Chronique

Braille
Box of Rhymes

Hiphopis Music - 2006

A l’âge où nous partagions nos mercredis après-midi entre Tekken II, Crash Bandicoot et autres parties de foot improvisées sur le bitume, le petit Bryan Winchester rencontra Dieu. Sa vie en fut bouleversée : il avait trouvé la Voie – sans perdre la tête.

Depuis, les années ont passé. L’enfant de chœur est devenu MC sous le nom de Braille ; il fait partie d’un groupe « éclairé », Lightheaded, a créé son propre label, Hiphop is Music, et sort aujourd’hui son troisième album solo, Box of Rhymes.

Celui-ci ressemble plutôt à une compilation : une dizaine de producteurs pour quinze titres, un remix, une absence manifeste de liant entre les morceaux. Sortie initialement au Japon dans une version quelque peu différente, cette « boîte de rimes » présente pourtant les deux principales facettes du personnage. D’une part, le jeune marié simple et croyant ; de l’autre le showman survolté dévoué corps et âme à son art, les deux s’entremêlant parfois.

Par moments excessif dans ses démonstrations de foi (‘End of the World’, ‘Together not Alone’), Braille dégage cependant une sérénité tranquille et positive, seulement lézardée par quelques moments de doute (‘Pour it out’). On finit presque par l’envier, à le voir tirer force et humilité de sa croyance, chaque jour incité à devenir un meilleur homme tout en conservant un émerveillement naïf et enfantin face à la vie, la nature et ses proches (« I’m so glad to wake up and see the sunrise. I see the natural beauty outside, I see the beauty staring in my wife’s eyes« , ‘Leave Behind’). Dès lors, si vous êtes sensible à ce type de discours, la dimension humaine et universelle de ces textes saura vous toucher. Dans le cas contraire l’ensemble vous paraîtra vite lourd et niais ; rabattez-vous alors sur les morceaux où s’exprime le Braille-showman.

Ecrit entre sa base arrière de Portland (Oregon) et le continent européen au cours de la tournée où le MC accompagna notamment James Brown, Box of Rhymes comporte une bonne part de titres dont l’orientation scénique est évidente. Testés lors de concerts, ces morceaux sont, d’un point de vue musical et technique, les plus enthousiasmants du lot. Ainsi, l’enchaînement de ‘Evacuate’ et ‘Box of Rhymes’, tous deux scratchés par DJ Idull, est quasiment parfait. ‘Fresh Coast’ et ‘Survival Movement’, produits par Ohmega Watts, rappellent l’ambiance du Wrong Way de Lightheaded mais lassent rapidement, même si Braille y démontre une nouvelle fois ses qualités de MC (débit rapide et saccadé, voix nasillarde accentuée).

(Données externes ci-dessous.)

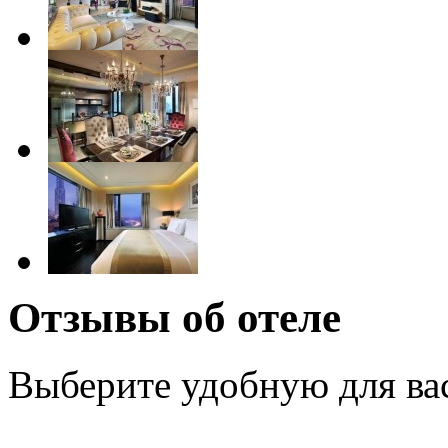
Отзывы об отеле
Выберите удобную для ва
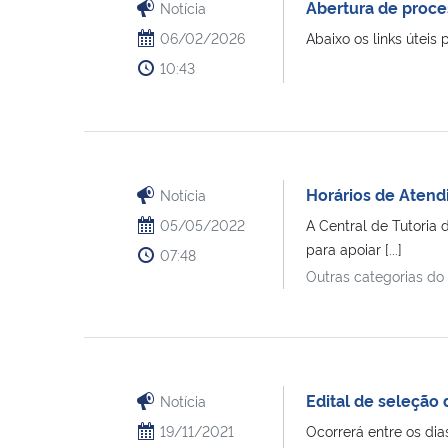
Abertura de proce
Notícia
06/02/2026
Abaixo os links úteis
10:43
Horários de Atend
Notícia
05/05/2022
A Central de Tutoria 
para apoiar [...]
07:48
Outras categorias do
Edital de seleçã
Notícia
19/11/2021
Ocorrerá entre os di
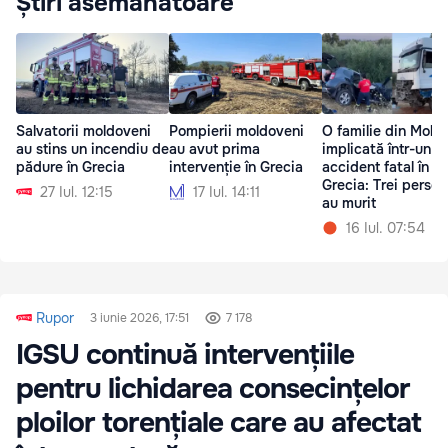
Știri asemănătoare
Salvatorii moldoveni
Pompierii moldoveni
O familie din Mold
au stins un incendiu de
au avut prima
implicată într-un
pădure în Grecia
intervenție în Grecia
accident fatal în
Grecia: Trei perso
27 Iul. 12:15
17 Iul. 14:11
au murit
16 Iul. 07:54
Rupor
3 iunie 2026, 17:51
7 178
IGSU continuă intervențiile
pentru lichidarea consecințelor
ploilor torențiale care au afectat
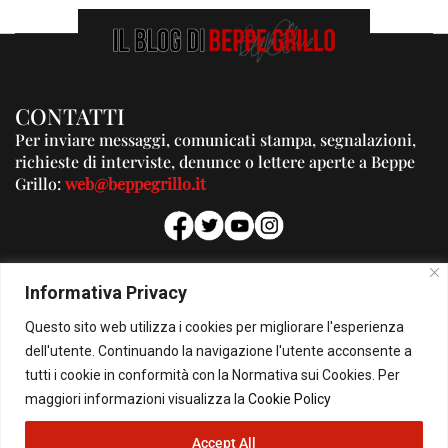
CONTATTI
Per inviare messaggi, comunicati stampa, segnalazioni,
richieste di interviste, denunce o lettere aperte a Beppe
Grillo:
web@beppegrillo.it
PUBBLICITA'
Informativa Privacy
Per la tua pubblicità su questo Blog:
Questo sito web utilizza i cookies per migliorare l'esperienza
pubblicita@beppegrillo.it
dell'utente. Continuando la navigazione l'utente acconsente a
tutti i cookie in conformità con la Normativa sui Cookies. Per
HOMEPAGE
COOKIE POLICY
PRIVACY POLICY
CONTATTI
maggiori informazioni visualizza la
Cookie Policy
Accept All
© Copyright 2026 - Il Blog di Beppe Grillo. All Rights Reserved - Powered by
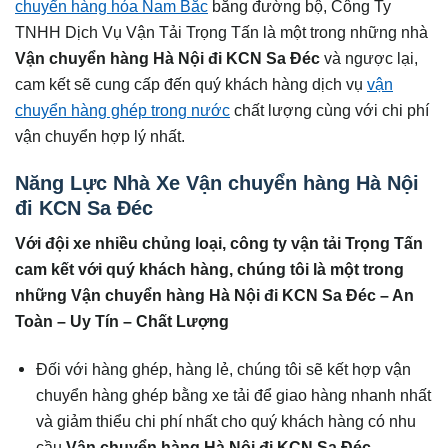
chuyển hàng hóa Nam Bắc
bằng đường bộ, Công Ty
TNHH Dịch Vụ Vận Tải Trọng Tấn là một trong những nhà
Vận chuyển hàng Hà Nội đi KCN Sa Đéc
và ngược lại,
cam kết sẽ cung cấp đến quý khách hàng dịch vụ
vận
chuyển hàng ghép trong nước
chất lượng cùng với chi phí
vận chuyển hợp lý nhất.
Năng Lực Nhà Xe Vận chuyển hàng Hà Nội
đi KCN Sa Đéc
Với đội xe nhiều chủng loại, công ty vận tải Trọng Tấn
cam kết với quý khách hàng, chúng tôi là một trong
những Vận chuyển hàng Hà Nội đi KCN Sa Đéc – An
Toàn – Uy Tín – Chất Lượng
Đối với hàng ghép, hàng lẻ, chúng tôi sẽ kết hợp vận
chuyển hàng ghép bằng xe tải để giao hàng nhanh nhất
và giảm thiểu chi phí nhất cho quý khách hàng có nhu
cầu
Vận chuyển hàng Hà Nội đi KCN Sa Đéc
.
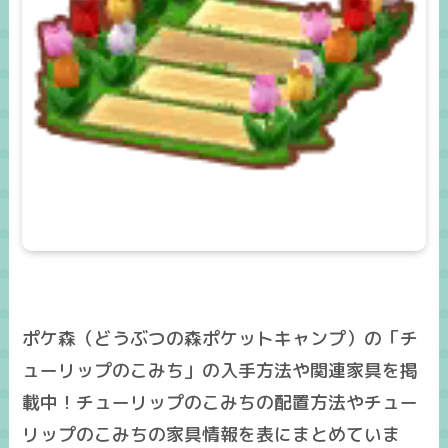
ポケ森（どうぶつの森ポケットキャンプ）の「チ
ューリップのこみち」の入手方法や関連家具を掲
載中！チューリップのこみちの配置方法やチュー
リップのこみちの家具情報を表にまとめていま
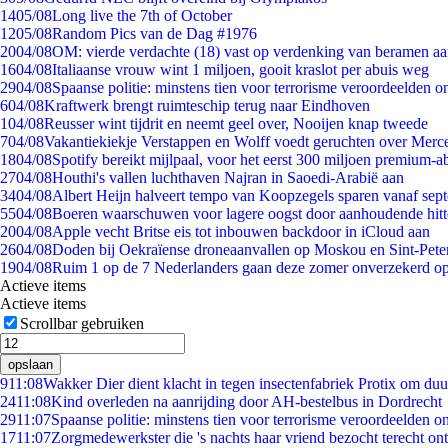
14
05/08
Long live the 7th of October
12
05/08
Random Pics van de Dag #1976
20
04/08
OM: vierde verdachte (18) vast op verdenking van beramen aa
16
04/08
Italiaanse vrouw wint 1 miljoen, gooit kraslot per abuis weg
29
04/08
Spaanse politie: minstens tien voor terrorisme veroordeelden 
6
04/08
Kraftwerk brengt ruimteschip terug naar Eindhoven
1
04/08
Reusser wint tijdrit en neemt geel over, Nooijen knap tweede
7
04/08
Vakantiekiekje Verstappen en Wolff voedt geruchten over Merc
18
04/08
Spotify bereikt mijlpaal, voor het eerst 300 miljoen premium-
27
04/08
Houthi's vallen luchthaven Najran in Saoedi-Arabië aan
34
04/08
Albert Heijn halveert tempo van Koopzegels sparen vanaf sep
55
04/08
Boeren waarschuwen voor lagere oogst door aanhoudende hitt
20
04/08
Apple vecht Britse eis tot inbouwen backdoor in iCloud aan
26
04/08
Doden bij Oekraïense droneaanvallen op Moskou en Sint-Pete
19
04/08
Ruim 1 op de 7 Nederlanders gaan deze zomer onverzekerd op
Actieve items
Actieve items
Scrollbar gebruiken
opslaan
9
11:08
Wakker Dier dient klacht in tegen insectenfabriek Protix om du
24
11:08
Kind overleden na aanrijding door AH-bestelbus in Dordrecht
29
11:07
Spaanse politie: minstens tien voor terrorisme veroordeelden 
17
11:07
Zorgmedewerkster die 's nachts haar vriend bezocht terecht on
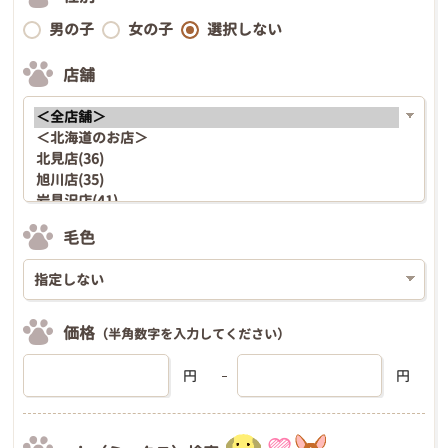
男の子
女の子
選択しない
店舗
毛色
価格
（半角数字を入力してください）
円
円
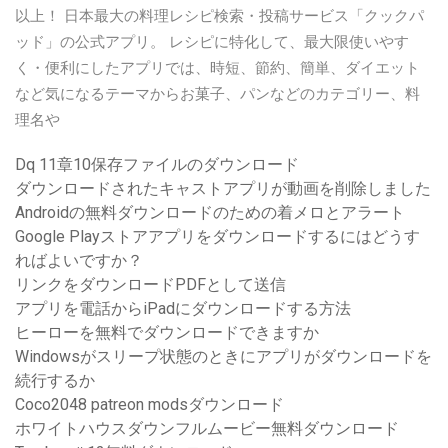
以上！ 日本最大の料理レシピ検索・投稿サービス「クックパ
ッド」の公式アプリ。 レシピに特化して、最大限使いやす
く・便利にしたアプリでは、時短、節約、簡単、ダイエット
など気になるテーマからお菓子、パンなどのカテゴリー、料
理名や
Dq 11章10保存ファイルのダウンロード
ダウンロードされたキャストアプリが動画を削除しました
Androidの無料ダウンロードのための着メロとアラート
Google Playストアアプリをダウンロードするにはどうす
ればよいですか？
リンクをダウンロードPDFとして送信
アプリを電話からiPadにダウンロードする方法
ヒーローを無料でダウンロードできますか
Windowsがスリープ状態のときにアプリがダウンロードを
続行するか
Coco2048 patreon modsダウンロード
ホワイトハウスダウンフルムービー無料ダウンロード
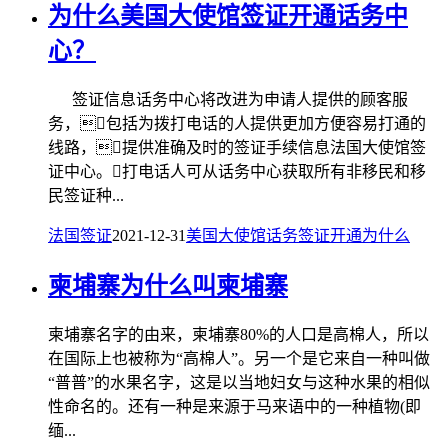
为什么美国大使馆签证开通话务中
心？
签证信息话务中心将改进为申请人提供的顾客服
务，包括为拨打电话的人提供更加方便容易打通的
线路，提供准确及时的签证手续信息法国大使馆签
证中心。打电话人可从话务中心获取所有非移民和移
民签证种...
法国签证
2021-12-31
美国大使馆
话务
签证
开通
为什么
柬埔寨为什么叫柬埔寨
柬埔寨名字的由来，柬埔寨80%的人口是高棉人，所以
在国际上也被称为“高棉人”。另一个是它来自一种叫做
“普普”的水果名字，这是以当地妇女与这种水果的相似
性命名的。还有一种是来源于马来语中的一种植物(即
缅...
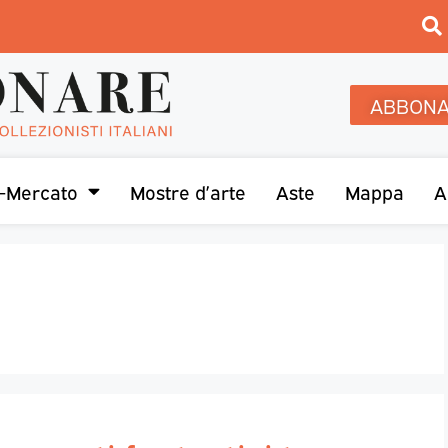
ABBONA
-Mercato
Mostre d’arte
Aste
Mappa
A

Plutôt bons dans l’ensemble, les instrus ne parviennent pourtant pas à recréer la magie de « Shades of Grey ». C’est le défaut majeur de ce nouvel opus : là où son prédécesseur était brillant et inspiré, celui-ci se révèle plus terne, car « seulement » bon. Par conséquent, quand vous prend l’envie d’écouter du Braille, vous vous tournerez plus volontiers vers Shades of Grey que vers ce Box of Rhymes. Tony Stone est en deçà de ce que l’on pouvait espérer de lui. En dehors d’un beat énergique et cuivré (‘Box of Rhymes’), il livre un ‘Antenna’ assez fade et un ‘Pour it out’ ressemblant à ce qu’il a pu faire par le passé, en moins bon. A l’exception de ‘Leave Behind’ basé sur une guitare sèche, du travail autour du sample vocal sur ‘I wouldn’t do it’ et du sec et nerveux ‘Enter-Gritty’ enregistré au Danemark, la production de l’album, sans être mauvaise, ne marque pas vraiment les esprits.

Décevant pour ceux qui ont succombé aux charmes de Shades of Grey, ce troisième album compte certes quelques très bons titres, mais surtout beaucoup trop de morceaux moyens et sans réelle envergure. Équilibré mais inégal et manquant globalement de cohésion, Box of Rhymes est ce que laisse entendre son titre : une boîte pleine de rimes, un peu bordélique, dans laquelle l’auditeur piochera, selon son humeur, morceaux introspectifs ou explosifs, réfléchis ou instinctifs. Un disque de rap agréable, donc, à défaut d’être un grand album.